The Foreign Secretary insisted he raised human rights in “every single one” of his meetings in Beijing. This is a ritual most western politicians have to go through even though they know that it will have little effect on Chinese officials other than to irritate them.
However, surely engagement is better than the continuing drift in relations as long as UK policy is as “clear eyed” about China as the Foreign Secretary claims. As the chair of the Foreign Affairs Select Committee, Alicia Kearns MP, told Reaction: “The primary goal should have been to demonstrate Britain’s resolve to stand firm in the face of an alarming drift by the CCP towards authoritarianism in recent years”.
Kearn’s added that: “The next step should be publishing an unclassified China strategy to end the strategic ambiguity experienced by civil society, academia and industries as well as ministers”. She was repeating criticism made in this week’s 87 page Select Committee report that there appears to be “confusion across Whitehall about the Tilt to the Indo-Pacific, stemming from a failure to explain the policy”.
The report also recommends that the UK suggests to its AUKUS partners (USA/Australia) that Japan and South Korea should be invited to join the pact, and that the UK should consider being part of the Quadrilateral Security Dialogue (QUAD) – the loose naval agreement between the USA, Japan, Australia and India.
This would gel with what is emerging in the Pacific. The QUAD and AUKUS are just two of a raft of agreements designed to block China’s gradualist approach to controlling first the South China Sea, then the East China Sea, followed by the Western Pacific. On Aug 18, President Biden hosted the leader of South Korea and Japan at Camp David. The talks were aimed at creating a common security agenda and they agreed to a coordinated response to “regional challenges, provocations, and threats”. For South Korea and Japan to come together in this manner is remarkable and illustrates their levels of anxiety about China’s intentions. The Philippines has recently signed an agreement with the US granting Washington extra basing rights and Manila is building relationships between its senior military commanders and their counterparts in the US and Japan. The Philippines recently conducted its first joint naval drills with Australia, and earlier this summer Malaysia and Singapore participated in US led exercises.
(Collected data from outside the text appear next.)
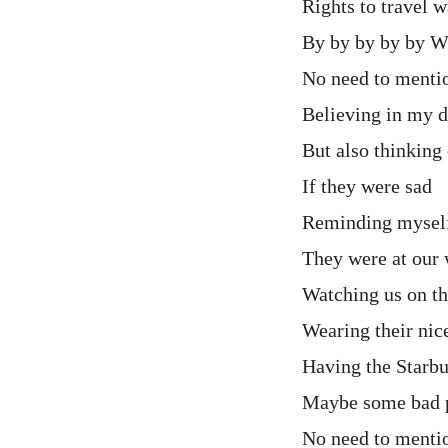
Rights to travel 
By by by by by
No need to menti
Believing in my d
But also thinking
If they were sad
Reminding mysel
They were at our
Watching us on t
Wearing their nice
Having the Starb
Maybe some bad 
No need to menti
This web of agreements and alliances has more long-term significance than next week’s G20 even if, individually, they make fewer headlines. For the UK not to have an interest here would be foolish, and to have an interest includes knowing more about China.
This is why it is wrong both to criticise the UK for engaging with Beijing this week, and to heap scorn on what is often called “delusions of grandeur”. A second-tier power arguing for a second-tier role in the most important economic, diplomatic, and military region in the world is not delusional.
Over the past year, the foreign ministers of the Netherlands, Spain, Poland, Hungary, Germany, Denmark, Slovenia, and many other countries have made the trip to China. None of them was spotted kowtowing.